Cette coalition de rebelles ne prône pas officiellement l’islamisation du pays mais elle est composée en majorité de musulmans centrafricains et étrangers (des mercenaires tchadiens et soudanais) et tout au long de sa progression, elle a ravagé en priorité les églises et les maisons de chrétiens ainsi que des bâtiments officiels du gouvernement.

Quant aux milices anti-balaka, qualifiées à tort de milices chrétiennes, composées de civils, anciens soldats ou fermiers, qui ont pris les armes pour se défendre, elles ont aussi parfois attaqué les chrétiens. Les responsables des églises de Centrafrique se sont clairement distancés des violences perpétrées par ces milices.
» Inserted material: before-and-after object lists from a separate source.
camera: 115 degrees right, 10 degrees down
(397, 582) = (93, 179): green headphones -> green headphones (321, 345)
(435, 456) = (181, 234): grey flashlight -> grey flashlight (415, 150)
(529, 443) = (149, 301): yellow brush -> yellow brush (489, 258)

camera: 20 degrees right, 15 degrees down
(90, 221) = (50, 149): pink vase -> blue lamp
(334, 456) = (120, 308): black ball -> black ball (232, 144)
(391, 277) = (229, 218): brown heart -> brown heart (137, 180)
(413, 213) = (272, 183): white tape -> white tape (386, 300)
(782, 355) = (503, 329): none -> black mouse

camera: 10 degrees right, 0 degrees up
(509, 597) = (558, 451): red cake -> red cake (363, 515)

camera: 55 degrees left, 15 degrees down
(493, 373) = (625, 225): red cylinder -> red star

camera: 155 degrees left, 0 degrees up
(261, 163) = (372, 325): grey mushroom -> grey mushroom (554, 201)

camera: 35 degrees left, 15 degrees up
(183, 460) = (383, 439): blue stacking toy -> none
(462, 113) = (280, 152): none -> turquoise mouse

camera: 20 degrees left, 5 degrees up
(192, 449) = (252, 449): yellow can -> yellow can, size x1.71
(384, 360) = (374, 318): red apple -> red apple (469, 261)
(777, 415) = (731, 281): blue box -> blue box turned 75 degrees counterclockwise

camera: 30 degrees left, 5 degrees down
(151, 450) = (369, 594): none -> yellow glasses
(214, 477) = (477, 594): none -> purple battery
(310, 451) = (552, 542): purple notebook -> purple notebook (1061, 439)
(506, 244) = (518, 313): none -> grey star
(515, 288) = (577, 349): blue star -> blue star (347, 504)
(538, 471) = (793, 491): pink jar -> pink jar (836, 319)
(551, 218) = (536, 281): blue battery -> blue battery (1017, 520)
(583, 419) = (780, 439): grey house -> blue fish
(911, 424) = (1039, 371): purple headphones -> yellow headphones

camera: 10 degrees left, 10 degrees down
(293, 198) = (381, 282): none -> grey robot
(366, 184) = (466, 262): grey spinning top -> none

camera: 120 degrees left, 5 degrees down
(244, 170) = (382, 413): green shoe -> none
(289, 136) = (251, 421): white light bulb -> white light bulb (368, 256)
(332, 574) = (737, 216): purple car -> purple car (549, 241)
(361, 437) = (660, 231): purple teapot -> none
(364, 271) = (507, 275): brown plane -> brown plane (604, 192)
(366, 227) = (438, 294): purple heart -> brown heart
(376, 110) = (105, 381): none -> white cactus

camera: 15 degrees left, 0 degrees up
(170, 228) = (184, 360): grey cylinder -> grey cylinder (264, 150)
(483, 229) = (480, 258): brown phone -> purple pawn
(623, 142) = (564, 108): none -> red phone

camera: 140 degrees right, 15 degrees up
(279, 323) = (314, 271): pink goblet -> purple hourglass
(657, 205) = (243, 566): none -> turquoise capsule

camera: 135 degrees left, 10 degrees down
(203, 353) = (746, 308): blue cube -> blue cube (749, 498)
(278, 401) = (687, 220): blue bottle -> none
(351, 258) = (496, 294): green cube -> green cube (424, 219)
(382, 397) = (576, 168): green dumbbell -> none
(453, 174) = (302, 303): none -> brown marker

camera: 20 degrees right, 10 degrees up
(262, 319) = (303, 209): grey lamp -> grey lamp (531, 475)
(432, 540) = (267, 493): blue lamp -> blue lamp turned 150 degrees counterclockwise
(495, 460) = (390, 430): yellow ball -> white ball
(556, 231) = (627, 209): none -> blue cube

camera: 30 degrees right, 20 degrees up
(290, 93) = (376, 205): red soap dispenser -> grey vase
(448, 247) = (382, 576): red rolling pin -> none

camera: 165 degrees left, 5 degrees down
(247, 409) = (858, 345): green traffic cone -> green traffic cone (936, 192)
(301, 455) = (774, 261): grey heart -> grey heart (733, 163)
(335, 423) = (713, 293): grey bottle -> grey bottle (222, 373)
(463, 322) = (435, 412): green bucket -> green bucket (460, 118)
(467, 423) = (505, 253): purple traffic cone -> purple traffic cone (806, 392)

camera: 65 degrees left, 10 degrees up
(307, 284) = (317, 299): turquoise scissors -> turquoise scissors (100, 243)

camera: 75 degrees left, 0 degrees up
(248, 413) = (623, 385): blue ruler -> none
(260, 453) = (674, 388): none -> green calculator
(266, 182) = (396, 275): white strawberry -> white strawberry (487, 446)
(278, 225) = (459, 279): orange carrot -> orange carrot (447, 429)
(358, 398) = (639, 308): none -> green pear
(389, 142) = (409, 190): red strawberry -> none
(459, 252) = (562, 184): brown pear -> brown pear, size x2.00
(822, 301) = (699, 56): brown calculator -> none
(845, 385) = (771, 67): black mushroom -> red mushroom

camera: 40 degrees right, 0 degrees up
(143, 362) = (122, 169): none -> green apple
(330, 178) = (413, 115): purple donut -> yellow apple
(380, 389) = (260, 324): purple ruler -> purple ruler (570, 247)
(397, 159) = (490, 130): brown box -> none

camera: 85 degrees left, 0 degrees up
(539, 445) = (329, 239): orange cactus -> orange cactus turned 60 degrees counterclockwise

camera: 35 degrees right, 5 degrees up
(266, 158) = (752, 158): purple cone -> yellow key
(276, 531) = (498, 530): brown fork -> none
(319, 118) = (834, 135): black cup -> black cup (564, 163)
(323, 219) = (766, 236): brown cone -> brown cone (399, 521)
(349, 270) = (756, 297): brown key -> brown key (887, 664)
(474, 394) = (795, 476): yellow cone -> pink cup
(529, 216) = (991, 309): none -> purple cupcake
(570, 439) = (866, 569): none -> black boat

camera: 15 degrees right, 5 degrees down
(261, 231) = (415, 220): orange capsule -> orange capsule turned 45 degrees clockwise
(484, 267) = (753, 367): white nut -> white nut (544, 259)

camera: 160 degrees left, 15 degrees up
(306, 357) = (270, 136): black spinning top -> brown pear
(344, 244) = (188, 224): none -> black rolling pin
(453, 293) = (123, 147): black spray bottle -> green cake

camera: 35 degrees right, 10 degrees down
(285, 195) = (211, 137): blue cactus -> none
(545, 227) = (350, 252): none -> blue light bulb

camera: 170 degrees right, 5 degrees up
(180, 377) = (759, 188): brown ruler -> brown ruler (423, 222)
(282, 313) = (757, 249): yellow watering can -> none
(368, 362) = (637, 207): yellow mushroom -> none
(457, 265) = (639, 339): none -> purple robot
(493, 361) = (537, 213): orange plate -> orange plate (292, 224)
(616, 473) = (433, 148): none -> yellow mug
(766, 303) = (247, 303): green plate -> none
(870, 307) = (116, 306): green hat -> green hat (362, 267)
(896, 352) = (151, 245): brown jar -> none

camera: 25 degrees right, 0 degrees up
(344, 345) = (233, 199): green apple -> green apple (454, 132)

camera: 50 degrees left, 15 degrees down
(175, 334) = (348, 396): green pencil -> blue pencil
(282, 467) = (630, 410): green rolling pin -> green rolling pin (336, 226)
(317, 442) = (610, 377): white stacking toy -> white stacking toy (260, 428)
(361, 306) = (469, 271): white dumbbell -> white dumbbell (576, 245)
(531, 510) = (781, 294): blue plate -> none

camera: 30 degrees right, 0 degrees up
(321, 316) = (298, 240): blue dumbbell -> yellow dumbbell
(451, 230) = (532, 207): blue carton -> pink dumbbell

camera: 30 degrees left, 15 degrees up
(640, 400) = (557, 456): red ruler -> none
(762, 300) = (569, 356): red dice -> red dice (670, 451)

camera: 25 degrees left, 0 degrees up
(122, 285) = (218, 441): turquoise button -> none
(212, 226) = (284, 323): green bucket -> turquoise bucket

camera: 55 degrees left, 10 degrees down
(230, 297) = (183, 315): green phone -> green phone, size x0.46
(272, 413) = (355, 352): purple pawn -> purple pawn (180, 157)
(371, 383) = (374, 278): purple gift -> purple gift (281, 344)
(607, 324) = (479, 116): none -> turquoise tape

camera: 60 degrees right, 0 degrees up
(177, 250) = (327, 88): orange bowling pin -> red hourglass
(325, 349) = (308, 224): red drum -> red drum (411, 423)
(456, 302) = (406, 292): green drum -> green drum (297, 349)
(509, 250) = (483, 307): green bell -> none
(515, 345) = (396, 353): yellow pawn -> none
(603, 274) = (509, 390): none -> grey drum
Alors que la communauté internationale a été lente à offrir toute l'assistance, la Fomac, la Force multinationale des Etats d’Afrique centrale s’est révélée incapable de protéger les civils et de rétablir l'ordre. C’est pourquoi l’Église de Centrafrique a lancé le 6 octobre 2013 un appel à la communauté internationale, lui demandant de « briser l’indifférence »

Le 5 décembre 2013, par la résolution 2127, le Conseil de sécurité des Nations unies autorise à l'unanimité le « déploiement de la Mission internationale de soutien à la Centrafrique sous conduite africaine (MISCA). La France intervient en appui à cette opération.

Informations sur les chrétiens

Comme dans plusieurs pays d’Afrique, la cohésion du pays repose en grande partie sur l’Église. Les chrétiens représentent 80% de la population (15% de musulmans et 5% d’animistes).